▶ Work task
Extract exactly the lines from the top of the records through the line containing "142 318 1868", and keep pictures out of the copy.

··· Exercise inputs ···

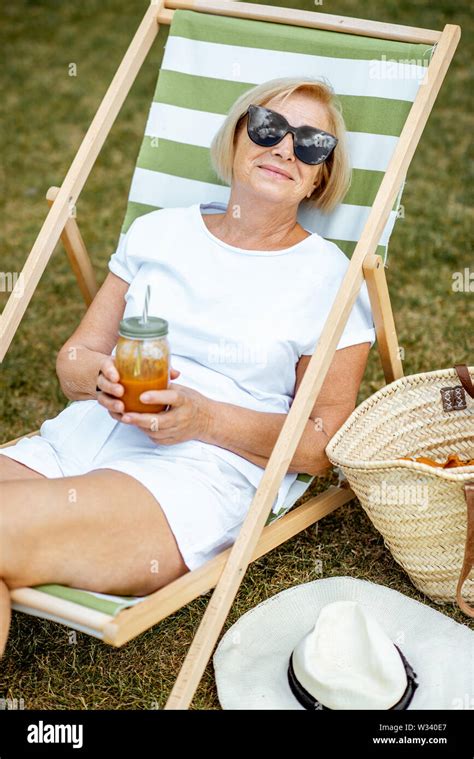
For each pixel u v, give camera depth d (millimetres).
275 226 2156
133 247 2262
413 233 4086
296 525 2248
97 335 2279
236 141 2168
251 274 2141
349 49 2348
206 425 2000
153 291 2197
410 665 1965
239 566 1877
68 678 2062
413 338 3344
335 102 2170
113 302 2299
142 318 1868
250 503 2062
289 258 2143
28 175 4785
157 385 1873
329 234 2367
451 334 3354
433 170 4688
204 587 1870
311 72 2393
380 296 2086
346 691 1803
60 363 2211
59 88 5910
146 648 2143
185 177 2555
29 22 7035
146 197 2582
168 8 2541
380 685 1822
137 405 1876
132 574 1836
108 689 2031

···

▶ Solution to this exercise
For each pixel u v, give camera depth d (millimetres).
275 226 2156
133 247 2262
413 233 4086
296 525 2248
97 335 2279
236 141 2168
251 274 2141
349 49 2348
206 425 2000
153 291 2197
410 665 1965
239 566 1877
68 678 2062
413 338 3344
335 102 2170
113 302 2299
142 318 1868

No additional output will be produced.